--- Problem set ---
• 1. In the Covid-19 article, how long must a persistent fever last to count as a red flag?
• 2. Please write out the Covid-19 article word for word, from "The Four Percent" to "from getting infected.", inclusive.

What to Do if Your Child Is Sick With Covid-19

The Four Percent


When a child tests positive for Covid-19, it presents challenges for the whole family. Parents must care for the sick child while also trying to prevent the illness from spreading, and look out for their own health as well. Most kids experience mild symptoms, but some do develop serious illness. And even with a mild infection, isolation can bring boredom and stress.

Here’s what doctors recommend.

Should you visit a pediatrician after getting a positive result?

To lessen the risk of exposure to others, a telehealth appointment is usually the best approach, says Bessey Geevarghese, a pediatric infectious disease physician for Lurie Children’s at Northwestern Medicine Central DuPage Hospital in Winfield, Ill. Talk to a pediatrician about what to expect during the illness and come up with a plan to try to keep other family members from getting infected.

When should you seek additional medical attention for your child?

Don’t hesitate to contact your doctor again if you’re concerned about something. Seek immediate medical attention if your child displays breathing problems. Other red flags include not tolerating food or drink, acting lethargic, or a persistent fever that lasts longer than 7 days, says Ibukun Akinboyo, assistant professor of pediatrics at Duke University. Infants with a high fever for multiple days can have a harder time replenishing fluid and are more likely to need intravenous fluids, she adds.

Should household members without symptoms get tested? Do we all need to quarantine?

The CDC recommends testing close contacts of infected people, which would include anyone they live with. Quarantine as soon as you learn your child has tested positive—don’t risk exposing others while you are awaiting your test results. Even if you do test negative, many health departments ask household members to complete a 14-day quarantine from the last day of exposure regardless, in part because test results can vary depending on timing. In some instances, the CDC provides household members with options for a shorter 10-day quarantine or a 7-day quarantine with a negative test result. Both options require continued monitoring of symptoms for the full 14 days. And people who are fully vaccinated within the past three months and haven’t shown symptoms since their Covid exposure aren’t generally required to quarantine. But you should also consult with your doctor and local health authorities.

(Coordinates before and after)
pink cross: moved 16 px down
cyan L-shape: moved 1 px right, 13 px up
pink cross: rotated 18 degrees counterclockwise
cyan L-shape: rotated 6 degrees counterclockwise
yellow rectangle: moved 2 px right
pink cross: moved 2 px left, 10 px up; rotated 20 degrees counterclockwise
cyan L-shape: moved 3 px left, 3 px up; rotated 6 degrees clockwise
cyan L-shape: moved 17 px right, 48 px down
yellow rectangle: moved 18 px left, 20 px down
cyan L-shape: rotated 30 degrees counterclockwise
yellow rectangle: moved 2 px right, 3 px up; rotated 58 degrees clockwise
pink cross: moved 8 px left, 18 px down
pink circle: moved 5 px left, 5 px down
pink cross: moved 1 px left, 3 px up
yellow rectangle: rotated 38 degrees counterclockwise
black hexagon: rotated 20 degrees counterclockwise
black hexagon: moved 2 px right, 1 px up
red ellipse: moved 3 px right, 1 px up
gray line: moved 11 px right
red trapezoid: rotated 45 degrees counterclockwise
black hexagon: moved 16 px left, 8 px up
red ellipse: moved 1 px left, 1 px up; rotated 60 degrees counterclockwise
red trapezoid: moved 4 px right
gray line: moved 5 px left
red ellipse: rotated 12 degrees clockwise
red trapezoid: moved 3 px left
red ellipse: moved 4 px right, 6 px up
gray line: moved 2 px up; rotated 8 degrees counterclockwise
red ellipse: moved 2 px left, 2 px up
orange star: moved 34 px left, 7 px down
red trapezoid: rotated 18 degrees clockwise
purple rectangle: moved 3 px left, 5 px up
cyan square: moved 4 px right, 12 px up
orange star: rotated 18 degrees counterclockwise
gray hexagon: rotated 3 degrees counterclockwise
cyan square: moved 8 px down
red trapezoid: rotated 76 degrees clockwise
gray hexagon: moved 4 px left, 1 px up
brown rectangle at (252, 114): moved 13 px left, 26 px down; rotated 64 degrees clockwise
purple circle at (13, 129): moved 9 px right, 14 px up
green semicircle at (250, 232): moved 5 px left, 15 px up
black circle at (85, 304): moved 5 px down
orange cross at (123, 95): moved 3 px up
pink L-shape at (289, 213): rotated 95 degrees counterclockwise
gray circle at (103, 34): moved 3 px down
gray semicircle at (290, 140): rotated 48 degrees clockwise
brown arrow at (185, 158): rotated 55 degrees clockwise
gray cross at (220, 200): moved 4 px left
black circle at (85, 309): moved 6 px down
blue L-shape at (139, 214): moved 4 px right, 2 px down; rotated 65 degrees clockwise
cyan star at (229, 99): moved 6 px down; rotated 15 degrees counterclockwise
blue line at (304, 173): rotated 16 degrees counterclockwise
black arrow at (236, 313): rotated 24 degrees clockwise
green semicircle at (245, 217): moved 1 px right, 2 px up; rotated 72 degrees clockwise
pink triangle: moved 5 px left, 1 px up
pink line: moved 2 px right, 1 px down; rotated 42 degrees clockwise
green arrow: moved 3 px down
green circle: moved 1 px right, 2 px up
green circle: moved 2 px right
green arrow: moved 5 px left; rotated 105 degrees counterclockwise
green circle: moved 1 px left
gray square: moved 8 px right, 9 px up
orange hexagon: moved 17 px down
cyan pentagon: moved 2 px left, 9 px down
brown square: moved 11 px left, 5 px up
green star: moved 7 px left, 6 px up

--- Results of the exercise ---
• 1. Longer than 7 days.

• 2.
The Four Percent


When a child tests positive for Covid-19, it presents challenges for the whole family. Parents must care for the sick child while also trying to prevent the illness from spreading, and look out for their own health as well. Most kids experience mild symptoms, but some do develop serious illness. And even with a mild infection, isolation can bring boredom and stress.

Here’s what doctors recommend.

Should you visit a pediatrician after getting a positive result?

To lessen the risk of exposure to others, a telehealth appointment is usually the best approach, says Bessey Geevarghese, a pediatric infectious disease physician for Lurie Children’s at Northwestern Medicine Central DuPage Hospital in Winfield, Ill. Talk to a pediatrician about what to expect during the illness and come up with a plan to try to keep other family members from getting infected.